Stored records
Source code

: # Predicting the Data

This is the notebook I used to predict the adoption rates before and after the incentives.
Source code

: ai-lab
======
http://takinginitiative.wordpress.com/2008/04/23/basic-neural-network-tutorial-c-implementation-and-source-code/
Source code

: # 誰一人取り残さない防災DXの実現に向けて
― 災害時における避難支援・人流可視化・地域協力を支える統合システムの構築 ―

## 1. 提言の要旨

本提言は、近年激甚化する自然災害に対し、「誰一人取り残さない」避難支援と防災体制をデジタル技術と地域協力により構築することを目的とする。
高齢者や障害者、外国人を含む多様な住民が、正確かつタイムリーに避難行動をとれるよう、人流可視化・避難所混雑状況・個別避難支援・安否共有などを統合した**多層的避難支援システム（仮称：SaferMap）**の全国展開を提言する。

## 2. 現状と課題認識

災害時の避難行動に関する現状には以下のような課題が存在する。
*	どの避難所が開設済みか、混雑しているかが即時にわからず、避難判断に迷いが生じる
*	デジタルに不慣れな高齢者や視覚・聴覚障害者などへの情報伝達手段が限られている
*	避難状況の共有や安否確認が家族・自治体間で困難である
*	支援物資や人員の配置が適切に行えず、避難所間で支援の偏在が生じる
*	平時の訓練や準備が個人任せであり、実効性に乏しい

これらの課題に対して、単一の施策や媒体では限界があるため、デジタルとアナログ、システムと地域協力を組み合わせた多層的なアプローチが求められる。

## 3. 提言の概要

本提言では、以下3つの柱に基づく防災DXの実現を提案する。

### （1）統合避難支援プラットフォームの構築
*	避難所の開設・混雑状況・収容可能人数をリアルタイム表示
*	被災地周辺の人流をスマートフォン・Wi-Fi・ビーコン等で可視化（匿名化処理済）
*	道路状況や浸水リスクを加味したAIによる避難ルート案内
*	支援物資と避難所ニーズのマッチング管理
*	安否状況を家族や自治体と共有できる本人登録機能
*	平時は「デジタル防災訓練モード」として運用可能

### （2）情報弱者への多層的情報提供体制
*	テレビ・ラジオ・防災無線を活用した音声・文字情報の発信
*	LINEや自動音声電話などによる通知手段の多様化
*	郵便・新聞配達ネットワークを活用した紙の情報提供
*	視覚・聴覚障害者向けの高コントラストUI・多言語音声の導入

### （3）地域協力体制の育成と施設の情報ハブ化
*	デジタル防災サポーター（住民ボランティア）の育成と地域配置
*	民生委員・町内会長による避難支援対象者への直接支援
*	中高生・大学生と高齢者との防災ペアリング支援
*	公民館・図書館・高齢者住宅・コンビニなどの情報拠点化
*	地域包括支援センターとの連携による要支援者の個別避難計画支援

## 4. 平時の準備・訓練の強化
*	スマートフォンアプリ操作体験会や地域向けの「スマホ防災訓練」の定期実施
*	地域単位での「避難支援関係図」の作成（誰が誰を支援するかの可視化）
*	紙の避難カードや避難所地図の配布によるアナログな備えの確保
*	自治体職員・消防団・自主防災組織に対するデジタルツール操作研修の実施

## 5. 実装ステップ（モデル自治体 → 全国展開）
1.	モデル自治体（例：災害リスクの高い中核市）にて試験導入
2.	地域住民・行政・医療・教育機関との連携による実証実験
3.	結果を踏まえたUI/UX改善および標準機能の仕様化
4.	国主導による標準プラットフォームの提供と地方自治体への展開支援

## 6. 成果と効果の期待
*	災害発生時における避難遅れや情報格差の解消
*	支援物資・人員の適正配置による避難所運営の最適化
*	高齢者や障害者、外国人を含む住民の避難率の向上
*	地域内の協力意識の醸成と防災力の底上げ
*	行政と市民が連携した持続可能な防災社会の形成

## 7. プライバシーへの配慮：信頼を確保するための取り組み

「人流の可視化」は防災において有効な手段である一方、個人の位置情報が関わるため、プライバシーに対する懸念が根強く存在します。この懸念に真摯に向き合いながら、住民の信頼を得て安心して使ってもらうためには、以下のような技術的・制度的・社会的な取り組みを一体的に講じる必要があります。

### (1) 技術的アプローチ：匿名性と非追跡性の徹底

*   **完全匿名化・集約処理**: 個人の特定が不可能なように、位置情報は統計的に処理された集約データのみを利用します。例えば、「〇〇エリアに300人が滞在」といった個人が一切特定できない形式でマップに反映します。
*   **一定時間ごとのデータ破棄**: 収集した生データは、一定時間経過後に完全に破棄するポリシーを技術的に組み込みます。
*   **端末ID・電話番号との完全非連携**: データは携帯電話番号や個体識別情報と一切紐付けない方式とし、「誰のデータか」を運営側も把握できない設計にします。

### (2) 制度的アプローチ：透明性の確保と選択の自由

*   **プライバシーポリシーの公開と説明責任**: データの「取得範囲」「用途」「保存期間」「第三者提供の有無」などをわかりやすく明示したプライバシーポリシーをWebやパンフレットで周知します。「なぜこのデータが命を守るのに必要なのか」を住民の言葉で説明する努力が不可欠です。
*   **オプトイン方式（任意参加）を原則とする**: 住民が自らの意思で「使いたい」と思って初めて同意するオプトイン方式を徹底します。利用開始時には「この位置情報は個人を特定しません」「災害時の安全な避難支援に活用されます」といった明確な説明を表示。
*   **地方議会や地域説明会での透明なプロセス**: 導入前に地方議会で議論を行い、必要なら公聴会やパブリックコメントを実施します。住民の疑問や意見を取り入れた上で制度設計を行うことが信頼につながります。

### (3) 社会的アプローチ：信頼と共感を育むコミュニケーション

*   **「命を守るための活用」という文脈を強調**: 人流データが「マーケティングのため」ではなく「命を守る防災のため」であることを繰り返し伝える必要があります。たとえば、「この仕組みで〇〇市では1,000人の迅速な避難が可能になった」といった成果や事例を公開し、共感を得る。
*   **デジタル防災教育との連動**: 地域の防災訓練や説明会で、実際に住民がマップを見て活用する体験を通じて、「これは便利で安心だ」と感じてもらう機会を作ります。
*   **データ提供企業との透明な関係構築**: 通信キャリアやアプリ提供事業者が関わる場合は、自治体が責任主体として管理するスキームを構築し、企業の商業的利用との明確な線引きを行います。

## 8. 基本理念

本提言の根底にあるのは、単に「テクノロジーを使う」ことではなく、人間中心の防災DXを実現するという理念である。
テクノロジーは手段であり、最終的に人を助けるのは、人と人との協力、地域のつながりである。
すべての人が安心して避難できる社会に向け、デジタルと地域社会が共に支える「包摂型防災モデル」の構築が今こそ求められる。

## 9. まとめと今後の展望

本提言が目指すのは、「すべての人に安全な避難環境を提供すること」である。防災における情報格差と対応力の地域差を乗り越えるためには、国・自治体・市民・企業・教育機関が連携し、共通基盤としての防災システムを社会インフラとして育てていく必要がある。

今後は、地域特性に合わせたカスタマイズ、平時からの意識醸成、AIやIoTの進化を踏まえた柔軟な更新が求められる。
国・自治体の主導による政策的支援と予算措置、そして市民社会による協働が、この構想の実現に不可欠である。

■ **To do**
Return the span of lines in the data above that opens at the line with "災害時の避難行動に関する現状には以下のような課題が存在する。" and closes at the line with "これらの課題に対して、単一の", exactly, ends included, nothing else.

■ **Solution to this exercise**
災害時の避難行動に関する現状には以下のような課題が存在する。
*	どの避難所が開設済みか、混雑しているかが即時にわからず、避難判断に迷いが生じる
*	デジタルに不慣れな高齢者や視覚・聴覚障害者などへの情報伝達手段が限られている
*	避難状況の共有や安否確認が家族・自治体間で困難である
*	支援物資や人員の配置が適切に行えず、避難所間で支援の偏在が生じる
*	平時の訓練や準備が個人任せであり、実効性に乏しい

これらの課題に対して、単一の施策や媒体では限界があるため、デジタルとアナログ、システムと地域協力を組み合わせた多層的なアプローチが求められる。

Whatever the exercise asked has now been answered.